The Impact of Ordinal Scales on Gaussian Mixture Recovery
Gaussian Mixture Models (GMMs) and its special cases Latent Profile Analysis and k-Means are a popular and versatile tools for exploring heterogeneity in multivariate continuous data. However, they assume that the observed data are continuous, an assumption that is often not met: for example, the severity of symptoms of diseases is often measured in ordinal categories such as not at all, several days, more than half the days, and nearly every day, and survey questions are often assessed using ordinal responses such as strongly agree, agree, neutral, and agree, strongly agree. In this blog post, I summarize a paper which investigates to what extent estimating GMMs is robust against observing ordinal instead of continuous variables.
Simulation Setup
To investigate this question we generate data from a number of GMMs that differ in the number of variables/dimensions $p \in \{2, \dots, 10 \}$, the number of components $K \in \{2,3,4\}$ and the pairwise Kullback-Leibler Divergence $\text{D}_{KL} \in \{2, 3.5, 5\}$ between the components. We then generate data from each GMM and threshold the continuous data into $12, 10, 8, 6, 5, 4, 3,$ or $2$ categories, using equally spaced thresholds ranging from the $0.5\%$ to the $99.5\%$ quantile. The following figure shows the result of this thresholding for a bivariate ($p=2$) GMM with two components ($K=2$):
We then estimate the GMM using arguably the most widely used algorithm, the Expectation-Maximization (EM) algorithm and perform model selection with the Bayesian Information Criterion (BIC). The red X in the figure indicate the means of the selected model. We see that the EM-algorithm & BIC correctly recover two components and their means for the continuous data. However, when observing ordinal variables instead we select incorrect numbers of components.
Summary of Results
In the following figure we show the accuracy of recovering the correct number of components $K$ averaged across the variations in $K$ and $\text{D}_{KL}$, as a function of the number of variables $p$ (y-axis) and the number of ordinal categories (x-axis) using $N=10000$ samples and averaged across $100$ repetitions. We see that if the number of variables or the number of ordinal categories are low, the accuracy is extremely low. However, when both are larger than $5$ then the accuracy is above $0.90$.

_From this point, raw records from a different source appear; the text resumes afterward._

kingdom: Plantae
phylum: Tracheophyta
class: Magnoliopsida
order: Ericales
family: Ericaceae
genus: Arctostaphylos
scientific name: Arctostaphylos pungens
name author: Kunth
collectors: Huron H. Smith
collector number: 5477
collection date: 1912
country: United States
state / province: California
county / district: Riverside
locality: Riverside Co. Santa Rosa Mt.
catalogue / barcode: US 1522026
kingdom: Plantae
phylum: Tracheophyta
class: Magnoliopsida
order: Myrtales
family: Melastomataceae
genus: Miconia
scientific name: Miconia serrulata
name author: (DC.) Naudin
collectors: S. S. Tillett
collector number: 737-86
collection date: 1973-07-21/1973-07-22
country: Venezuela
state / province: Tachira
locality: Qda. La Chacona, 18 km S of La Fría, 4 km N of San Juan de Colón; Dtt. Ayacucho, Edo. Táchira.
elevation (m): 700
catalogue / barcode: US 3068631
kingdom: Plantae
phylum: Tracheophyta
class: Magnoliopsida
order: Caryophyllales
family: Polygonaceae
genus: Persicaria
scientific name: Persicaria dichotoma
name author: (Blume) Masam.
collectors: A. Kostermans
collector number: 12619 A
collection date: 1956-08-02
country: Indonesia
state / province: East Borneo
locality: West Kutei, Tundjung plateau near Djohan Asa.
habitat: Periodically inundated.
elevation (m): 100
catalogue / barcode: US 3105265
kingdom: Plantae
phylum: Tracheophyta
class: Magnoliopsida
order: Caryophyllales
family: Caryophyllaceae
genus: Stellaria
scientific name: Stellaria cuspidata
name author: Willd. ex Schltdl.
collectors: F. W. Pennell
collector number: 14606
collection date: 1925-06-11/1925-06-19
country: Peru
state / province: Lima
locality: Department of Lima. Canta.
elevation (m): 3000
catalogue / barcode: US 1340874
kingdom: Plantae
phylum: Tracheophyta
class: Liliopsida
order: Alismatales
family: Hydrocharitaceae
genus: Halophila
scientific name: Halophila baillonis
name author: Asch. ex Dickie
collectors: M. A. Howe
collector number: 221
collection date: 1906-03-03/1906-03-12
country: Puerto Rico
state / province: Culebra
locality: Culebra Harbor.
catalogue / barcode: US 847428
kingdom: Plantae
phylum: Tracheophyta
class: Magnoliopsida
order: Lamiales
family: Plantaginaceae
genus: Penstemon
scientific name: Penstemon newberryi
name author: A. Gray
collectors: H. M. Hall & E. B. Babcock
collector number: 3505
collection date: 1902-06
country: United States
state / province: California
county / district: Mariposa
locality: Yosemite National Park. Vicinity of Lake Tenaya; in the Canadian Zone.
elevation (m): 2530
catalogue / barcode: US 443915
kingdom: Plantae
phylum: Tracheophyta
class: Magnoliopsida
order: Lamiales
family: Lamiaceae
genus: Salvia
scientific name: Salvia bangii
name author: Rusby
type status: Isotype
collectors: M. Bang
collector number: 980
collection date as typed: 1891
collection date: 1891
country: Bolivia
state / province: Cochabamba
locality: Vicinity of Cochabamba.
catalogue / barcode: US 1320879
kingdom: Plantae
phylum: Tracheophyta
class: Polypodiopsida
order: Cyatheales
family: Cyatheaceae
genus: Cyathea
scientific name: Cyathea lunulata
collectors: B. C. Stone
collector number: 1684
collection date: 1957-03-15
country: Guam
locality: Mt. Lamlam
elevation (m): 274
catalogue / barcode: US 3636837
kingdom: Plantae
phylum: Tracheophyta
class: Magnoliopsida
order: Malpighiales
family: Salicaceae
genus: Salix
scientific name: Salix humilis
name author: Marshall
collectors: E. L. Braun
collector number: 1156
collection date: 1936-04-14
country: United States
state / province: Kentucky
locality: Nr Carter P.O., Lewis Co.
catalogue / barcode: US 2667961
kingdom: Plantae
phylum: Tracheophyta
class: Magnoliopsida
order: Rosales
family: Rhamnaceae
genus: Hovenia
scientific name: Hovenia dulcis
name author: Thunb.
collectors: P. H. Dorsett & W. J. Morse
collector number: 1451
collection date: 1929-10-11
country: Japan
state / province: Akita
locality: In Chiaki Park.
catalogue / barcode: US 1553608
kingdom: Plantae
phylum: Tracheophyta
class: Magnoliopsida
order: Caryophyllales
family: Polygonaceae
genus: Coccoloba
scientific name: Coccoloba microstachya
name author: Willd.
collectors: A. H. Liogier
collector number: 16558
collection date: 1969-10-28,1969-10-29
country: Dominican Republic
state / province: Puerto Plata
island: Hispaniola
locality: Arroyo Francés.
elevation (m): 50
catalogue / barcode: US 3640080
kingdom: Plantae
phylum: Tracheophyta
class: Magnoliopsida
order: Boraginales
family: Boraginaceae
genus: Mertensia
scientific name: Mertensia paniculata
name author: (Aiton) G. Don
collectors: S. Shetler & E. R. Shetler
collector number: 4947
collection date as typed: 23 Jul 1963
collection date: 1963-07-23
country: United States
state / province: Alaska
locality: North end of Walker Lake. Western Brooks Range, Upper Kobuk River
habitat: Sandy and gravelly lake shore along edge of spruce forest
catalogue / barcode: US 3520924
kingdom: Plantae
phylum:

In our paper we present performance as a function of the number of components $K$, the distance between components $\text{D}_{KL}$, the number of variables $p$, and the sample sizes $N \in \{1000, 2500, 10000\}$. In addition, we assess the estimation error on parameters the models for which $K$ has been correctly estimated, as a function of various characteristics of the data generating GMM. These results show that a sizable bias in parameter estimates remains across scenarios and this bias does not decrease with increasing sample size. Next to the simulation results we discuss possible alternative modeling approaches based on ordinal models with underlying latent Gaussian distributions and based on categorical data analysis in which ordinal variables are manifest variables. The code to reproduce all analyses and results in our paper can be found here on Github.